Render every line of the records below as a JSON list of strings, one string per line, with blank lines left out.

(Saved data entries)
** START **
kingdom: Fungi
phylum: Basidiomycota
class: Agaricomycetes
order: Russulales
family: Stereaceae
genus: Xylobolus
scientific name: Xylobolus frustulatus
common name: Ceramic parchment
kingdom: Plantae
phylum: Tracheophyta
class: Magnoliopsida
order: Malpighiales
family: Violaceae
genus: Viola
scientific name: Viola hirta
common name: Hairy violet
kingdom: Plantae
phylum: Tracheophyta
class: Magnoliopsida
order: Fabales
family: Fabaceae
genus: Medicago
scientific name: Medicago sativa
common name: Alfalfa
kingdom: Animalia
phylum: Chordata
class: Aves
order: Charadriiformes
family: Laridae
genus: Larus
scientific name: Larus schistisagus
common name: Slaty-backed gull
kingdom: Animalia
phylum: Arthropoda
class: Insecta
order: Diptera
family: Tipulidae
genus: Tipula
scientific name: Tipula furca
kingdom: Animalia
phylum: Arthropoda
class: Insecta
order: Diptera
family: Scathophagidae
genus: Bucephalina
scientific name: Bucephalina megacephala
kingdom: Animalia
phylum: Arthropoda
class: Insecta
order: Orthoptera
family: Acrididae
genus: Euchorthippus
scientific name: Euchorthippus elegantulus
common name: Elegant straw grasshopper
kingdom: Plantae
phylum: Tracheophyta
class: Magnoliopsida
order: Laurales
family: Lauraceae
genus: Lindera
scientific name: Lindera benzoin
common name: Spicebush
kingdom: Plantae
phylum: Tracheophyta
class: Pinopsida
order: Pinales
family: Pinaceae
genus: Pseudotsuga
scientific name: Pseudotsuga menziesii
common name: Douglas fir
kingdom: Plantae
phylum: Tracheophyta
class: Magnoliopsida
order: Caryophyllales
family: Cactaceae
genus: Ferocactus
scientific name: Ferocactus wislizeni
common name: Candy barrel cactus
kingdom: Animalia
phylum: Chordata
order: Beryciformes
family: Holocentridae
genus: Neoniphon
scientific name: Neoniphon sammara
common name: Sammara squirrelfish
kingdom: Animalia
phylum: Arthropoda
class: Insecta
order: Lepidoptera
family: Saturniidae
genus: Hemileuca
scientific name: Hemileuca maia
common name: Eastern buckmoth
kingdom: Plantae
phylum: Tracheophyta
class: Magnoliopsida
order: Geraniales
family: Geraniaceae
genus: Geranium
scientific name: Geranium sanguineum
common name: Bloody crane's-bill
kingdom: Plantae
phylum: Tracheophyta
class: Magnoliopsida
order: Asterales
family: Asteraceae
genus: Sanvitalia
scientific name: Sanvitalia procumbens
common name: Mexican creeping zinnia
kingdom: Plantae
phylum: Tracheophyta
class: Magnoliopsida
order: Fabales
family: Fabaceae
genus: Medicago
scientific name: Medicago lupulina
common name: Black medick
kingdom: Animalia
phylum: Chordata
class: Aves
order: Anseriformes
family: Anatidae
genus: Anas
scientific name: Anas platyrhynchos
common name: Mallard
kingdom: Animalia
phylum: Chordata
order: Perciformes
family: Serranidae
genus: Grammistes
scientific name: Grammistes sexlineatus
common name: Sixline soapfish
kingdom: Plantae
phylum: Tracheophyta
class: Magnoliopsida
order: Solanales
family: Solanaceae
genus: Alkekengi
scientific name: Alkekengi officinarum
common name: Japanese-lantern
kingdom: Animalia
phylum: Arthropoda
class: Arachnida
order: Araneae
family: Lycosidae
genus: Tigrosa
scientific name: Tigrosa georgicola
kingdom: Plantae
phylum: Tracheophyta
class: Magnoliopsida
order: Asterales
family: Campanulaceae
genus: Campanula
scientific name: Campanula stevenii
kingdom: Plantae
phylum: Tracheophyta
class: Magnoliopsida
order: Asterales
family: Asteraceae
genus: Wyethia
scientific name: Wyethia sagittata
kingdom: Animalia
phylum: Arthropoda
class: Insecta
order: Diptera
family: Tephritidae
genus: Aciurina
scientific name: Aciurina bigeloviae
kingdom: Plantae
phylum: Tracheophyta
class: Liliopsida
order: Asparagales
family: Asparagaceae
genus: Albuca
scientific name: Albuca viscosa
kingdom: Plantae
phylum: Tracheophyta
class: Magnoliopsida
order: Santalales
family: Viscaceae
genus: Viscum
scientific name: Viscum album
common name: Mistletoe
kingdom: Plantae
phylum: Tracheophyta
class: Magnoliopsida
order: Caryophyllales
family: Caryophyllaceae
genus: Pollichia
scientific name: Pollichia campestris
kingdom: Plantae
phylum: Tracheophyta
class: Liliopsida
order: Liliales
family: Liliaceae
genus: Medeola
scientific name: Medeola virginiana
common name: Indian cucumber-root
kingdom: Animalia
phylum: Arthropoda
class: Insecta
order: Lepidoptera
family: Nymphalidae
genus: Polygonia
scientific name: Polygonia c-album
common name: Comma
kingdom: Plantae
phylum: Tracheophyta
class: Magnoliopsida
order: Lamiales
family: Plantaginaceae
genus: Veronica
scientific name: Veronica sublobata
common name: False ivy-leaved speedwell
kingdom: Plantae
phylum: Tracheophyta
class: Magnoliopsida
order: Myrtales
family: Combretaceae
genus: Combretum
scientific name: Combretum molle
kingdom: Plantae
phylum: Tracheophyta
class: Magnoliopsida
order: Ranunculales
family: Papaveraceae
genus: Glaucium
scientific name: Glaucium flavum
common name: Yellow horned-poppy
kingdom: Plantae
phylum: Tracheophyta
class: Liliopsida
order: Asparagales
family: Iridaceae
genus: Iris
** END **
- TASK ANSWER -
[
  "kingdom: Fungi",
  "phylum: Basidiomycota",
  "class: Agaricomycetes",
  "order: Russulales",
  "family: Stereaceae",
  "genus: Xylobolus",
  "scientific name: Xylobolus frustulatus",
  "common name: Ceramic parchment",
  "kingdom: Plantae",
  "phylum: Tracheophyta",
  "class: Magnoliopsida",
  "order: Malpighiales",
  "family: Violaceae",
  "genus: Viola",
  "scientific name: Viola hirta",
  "common name: Hairy violet",
  "kingdom: Plantae",
  "phylum: Tracheophyta",
  "class: Magnoliopsida",
  "order: Fabales",
  "family: Fabaceae",
  "genus: Medicago",
  "scientific name: Medicago sativa",
  "common name: Alfalfa",
  "kingdom: Animalia",
  "phylum: Chordata",
  "class: Aves",
  "order: Charadriiformes",
  "family: Laridae",
  "genus: Larus",
  "scientific name: Larus schistisagus",
  "common name: Slaty-backed gull",
  "kingdom: Animalia",
  "phylum: Arthropoda",
  "class: Insecta",
  "order: Diptera",
  "family: Tipulidae",
  "genus: Tipula",
  "scientific name: Tipula furca",
  "kingdom: Animalia",
  "phylum: Arthropoda",
  "class: Insecta",
  "order: Diptera",
  "family: Scathophagidae",
  "genus: Bucephalina",
  "scientific name: Bucephalina megacephala",
  "kingdom: Animalia",
  "phylum: Arthropoda",
  "class: Insecta",
  "order: Orthoptera",
  "family: Acrididae",
  "genus: Euchorthippus",
  "scientific name: Euchorthippus elegantulus",
  "common name: Elegant straw grasshopper",
  "kingdom: Plantae",
  "phylum: Tracheophyta",
  "class: Magnoliopsida",
  "order: Laurales",
  "family: Lauraceae",
  "genus: Lindera",
  "scientific name: Lindera benzoin",
  "common name: Spicebush",
  "kingdom: Plantae",
  "phylum: Tracheophyta",
  "class: Pinopsida",
  "order: Pinales",
  "family: Pinaceae",
  "genus: Pseudotsuga",
  "scientific name: Pseudotsuga menziesii",
  "common name: Douglas fir",
  "kingdom: Plantae",
  "phylum: Tracheophyta",
  "class: Magnoliopsida",
  "order: Caryophyllales",
  "family: Cactaceae",
  "genus: Ferocactus",
  "scientific name: Ferocactus wislizeni",
  "common name: Candy barrel cactus",
  "kingdom: Animalia",
  "phylum: Chordata",
  "order: Beryciformes",
  "family: Holocentridae",
  "genus: Neoniphon",
  "scientific name: Neoniphon sammara",
  "common name: Sammara squirrelfish",
  "kingdom: Animalia",
  "phylum: Arthropoda",
  "class: Insecta",
  "order: Lepidoptera",
  "family: Saturniidae",
  "genus: Hemileuca",
  "scientific name: Hemileuca maia",
  "common name: Eastern buckmoth",
  "kingdom: Plantae",
  "phylum: Tracheophyta",
  "class: Magnoliopsida",
  "order: Geraniales",
  "family: Geraniaceae",
  "genus: Geranium",
  "scientific name: Geranium sanguineum",
  "common name: Bloody crane's-bill",
  "kingdom: Plantae",
  "phylum: Tracheophyta",
  "class: Magnoliopsida",
  "order: Asterales",
  "family: Asteraceae",
  "genus: Sanvitalia",
  "scientific name: Sanvitalia procumbens",
  "common name: Mexican creeping zinnia",
  "kingdom: Plantae",
  "phylum: Tracheophyta",
  "class: Magnoliopsida",
  "order: Fabales",
  "family: Fabaceae",
  "genus: Medicago",
  "scientific name: Medicago lupulina",
  "common name: Black medick",
  "kingdom: Animalia",
  "phylum: Chordata",
  "class: Aves",
  "order: Anseriformes",
  "family: Anatidae",
  "genus: Anas",
  "scientific name: Anas platyrhynchos",
  "common name: Mallard",
  "kingdom: Animalia",
  "phylum: Chordata",
  "order: Perciformes",
  "family: Serranidae",
  "genus: Grammistes",
  "scientific name: Grammistes sexlineatus",
  "common name: Sixline soapfish",
  "kingdom: Plantae",
  "phylum: Tracheophyta",
  "class: Magnoliopsida",
  "order: Solanales",
  "family: Solanaceae",
  "genus: Alkekengi",
  "scientific name: Alkekengi officinarum",
  "common name: Japanese-lantern",
  "kingdom: Animalia",
  "phylum: Arthropoda",
  "class: Arachnida",
  "order: Araneae",
  "family: Lycosidae",
  "genus: Tigrosa",
  "scientific name: Tigrosa georgicola",
  "kingdom: Plantae",
  "phylum: Tracheophyta",
  "class: Magnoliopsida",
  "order: Asterales",
  "family: Campanulaceae",
  "genus: Campanula",
  "scientific name: Campanula stevenii",
  "kingdom: Plantae",
  "phylum: Tracheophyta",
  "class: Magnoliopsida",
  "order: Asterales",
  "family: Asteraceae",
  "genus: Wyethia",
  "scientific name: Wyethia sagittata",
  "kingdom: Animalia",
  "phylum: Arthropoda",
  "class: Insecta",
  "order: Diptera",
  "family: Tephritidae",
  "genus: Aciurina",
  "scientific name: Aciurina bigeloviae",
  "kingdom: Plantae",
  "phylum: Tracheophyta",
  "class: Liliopsida",
  "order: Asparagales",
  "family: Asparagaceae",
  "genus: Albuca",
  "scientific name: Albuca viscosa",
  "kingdom: Plantae",
  "phylum: Tracheophyta",
  "class: Magnoliopsida",
  "order: Santalales",
  "family: Viscaceae",
  "genus: Viscum",
  "scientific name: Viscum album",
  "common name: Mistletoe",
  "kingdom: Plantae",
  "phylum: Tracheophyta",
  "class: Magnoliopsida",
  "order: Caryophyllales",
  "family: Caryophyllaceae",
  "genus: Pollichia",
  "scientific name: Pollichia campestris",
  "kingdom: Plantae",
  "phylum: Tracheophyta",
  "class: Liliopsida",
  "order: Liliales",
  "family: Liliaceae",
  "genus: Medeola",
  "scientific name: Medeola virginiana",
  "common name: Indian cucumber-root",
  "kingdom: Animalia",
  "phylum: Arthropoda",
  "class: Insecta",
  "order: Lepidoptera",
  "family: Nymphalidae",
  "genus: Polygonia",
  "scientific name: Polygonia c-album",
  "common name: Comma",
  "kingdom: Plantae",
  "phylum: Tracheophyta",
  "class: Magnoliopsida",
  "order: Lamiales",
  "family: Plantaginaceae",
  "genus: Veronica",
  "scientific name: Veronica sublobata",
  "common name: False ivy-leaved speedwell",
  "kingdom: Plantae",
  "phylum: Tracheophyta",
  "class: Magnoliopsida",
  "order: Myrtales",
  "family: Combretaceae",
  "genus: Combretum",
  "scientific name: Combretum molle",
  "kingdom: Plantae",
  "phylum: Tracheophyta",
  "class: Magnoliopsida",
  "order: Ranunculales",
  "family: Papaveraceae",
  "genus: Glaucium",
  "scientific name: Glaucium flavum",
  "common name: Yellow horned-poppy",
  "kingdom: Plantae",
  "phylum: Tracheophyta",
  "class: Liliopsida",
  "order: Asparagales",
  "family: Iridaceae",
  "genus: Iris"
]